A Iniciação xamanica, quando genuina, equivalia a uma
verdadeira morte do velho sentido da auto identidade e da desgatada imagem que
temos de nós próprios.
Desses escombros
nasceria uma nova identidade: um ser mais livre e cósmico.
A Iniciação séria implica necessáriamente uma simulação da
morte, por vezes provocada com sofrimentos indescritíveis, na ânsia de saber o
que se passa para além da morte.
Actualmente, essa simulação acabou por decair e degenerar em
modelos teatrais, meros ritos de passagem, nas sociedades e confrarias chamadas
secretas e inicáticas, que representam apenas teatro e fingimento para
entretenimento de ‘amigos irmãos’.
Para o xamã primitivo a Iniciação era um processo radical de
transmutação da consciência.
Entre as técnicas Iniciáticas, encontra-se a contemplação
dos esqueletos, nomeadamente do seu próprio, não uma contemplação imposta e
ocasional, como acontecia no processo de desmembramento xamanico, mas uma
contemplação voluntária, continua e desejada, através da qual o Iniciado se
autocontempla a si mesmo para interiorizar o ‘nada ‘ que o ser humano é, de
reduzir o seu ego a mero pó e ossos e assim se transformar interiormente ao
reconhecer a impermanência absoluta que é a vida humana.

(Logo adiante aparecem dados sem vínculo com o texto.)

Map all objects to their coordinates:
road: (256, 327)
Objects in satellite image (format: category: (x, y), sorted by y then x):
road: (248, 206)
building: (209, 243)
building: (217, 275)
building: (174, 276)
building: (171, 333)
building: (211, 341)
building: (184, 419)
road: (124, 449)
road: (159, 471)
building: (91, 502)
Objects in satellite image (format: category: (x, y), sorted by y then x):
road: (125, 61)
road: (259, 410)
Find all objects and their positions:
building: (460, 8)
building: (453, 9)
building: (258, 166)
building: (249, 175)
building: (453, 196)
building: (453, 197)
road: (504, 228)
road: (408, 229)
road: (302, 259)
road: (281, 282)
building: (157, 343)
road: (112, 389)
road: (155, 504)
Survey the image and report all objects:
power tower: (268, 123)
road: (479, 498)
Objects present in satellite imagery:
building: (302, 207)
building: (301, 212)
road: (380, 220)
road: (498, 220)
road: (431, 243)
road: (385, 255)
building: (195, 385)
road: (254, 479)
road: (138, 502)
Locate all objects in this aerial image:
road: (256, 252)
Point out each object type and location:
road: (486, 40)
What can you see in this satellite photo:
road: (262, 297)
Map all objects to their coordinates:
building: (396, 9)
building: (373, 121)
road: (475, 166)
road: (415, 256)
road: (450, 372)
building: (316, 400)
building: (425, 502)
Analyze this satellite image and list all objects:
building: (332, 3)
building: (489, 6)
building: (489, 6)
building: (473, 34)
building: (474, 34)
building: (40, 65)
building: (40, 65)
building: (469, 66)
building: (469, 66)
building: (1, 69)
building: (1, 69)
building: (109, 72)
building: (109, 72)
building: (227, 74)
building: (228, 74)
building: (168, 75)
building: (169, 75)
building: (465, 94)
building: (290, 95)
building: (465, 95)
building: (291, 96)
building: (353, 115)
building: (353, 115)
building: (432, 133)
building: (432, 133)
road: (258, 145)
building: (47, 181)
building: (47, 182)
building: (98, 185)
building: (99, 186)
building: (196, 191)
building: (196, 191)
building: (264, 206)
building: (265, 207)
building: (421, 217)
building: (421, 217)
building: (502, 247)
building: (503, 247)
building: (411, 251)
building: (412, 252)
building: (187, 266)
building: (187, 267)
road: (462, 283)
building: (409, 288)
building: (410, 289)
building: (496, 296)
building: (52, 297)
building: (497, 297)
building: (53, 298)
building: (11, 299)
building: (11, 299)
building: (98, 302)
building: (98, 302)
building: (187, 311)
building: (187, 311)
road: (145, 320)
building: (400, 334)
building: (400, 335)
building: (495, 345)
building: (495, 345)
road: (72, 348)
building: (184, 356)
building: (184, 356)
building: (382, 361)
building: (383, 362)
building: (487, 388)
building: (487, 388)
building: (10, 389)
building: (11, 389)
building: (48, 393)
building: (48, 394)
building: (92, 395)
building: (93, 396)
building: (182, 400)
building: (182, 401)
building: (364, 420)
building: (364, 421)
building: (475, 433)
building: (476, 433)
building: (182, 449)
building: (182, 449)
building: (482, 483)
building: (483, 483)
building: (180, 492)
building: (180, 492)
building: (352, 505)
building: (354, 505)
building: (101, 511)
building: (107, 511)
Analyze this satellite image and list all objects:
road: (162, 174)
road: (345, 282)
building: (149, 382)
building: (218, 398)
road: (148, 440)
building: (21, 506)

Esta prática teria outra vertente no xamanismo primitivo, de
indole mágico-ritual que era de, nesta contemplação dos ossos de um xamã
falecido, o adepto poder ‘beber’
mágicamente a sabedoria desses ancestrais através da ‘alma dos seus ossos’.
Esta prática foi cristianizada pelo culto dos ossos (
reliquias) de santos e usada no budismo para obter a noção da impermanência e
ilusão do mundo.
Entre os xamãs esquimós, cada osso tem um nome secreto e
sagrado, transmitido pelo Mestre.
Todos os dias, o candidato vai ao cemitério e
sobre um tumulo de um xamã falecido, contempla os seus próprios ossos, invoca
pelo nome secreto de cada um, os Espiritos nele residentes até receber a ‘Luz’
(simbolo da compreensão da ilusão que é a vida terrena).
O esqueleto na sua brancura, é a objectivação dessa Luz.
Nesta prática, o adepto a xamã, antecipa e vivencia os
momentos da sua morte, está a preparar-se para ela em vida, para a receber e
aceitar quando vier, com tranquilidade e sabendo bem como actuar nesse momento
crucial, enquanto a maioria chega à morte sem qualquer preparação com o
sofrimento e angustia que isso origina.
O xamã iniciado vive, assim, em dois planos, no plano
corporal e transitório da personalidade e da existência, e no plano do ‘outro’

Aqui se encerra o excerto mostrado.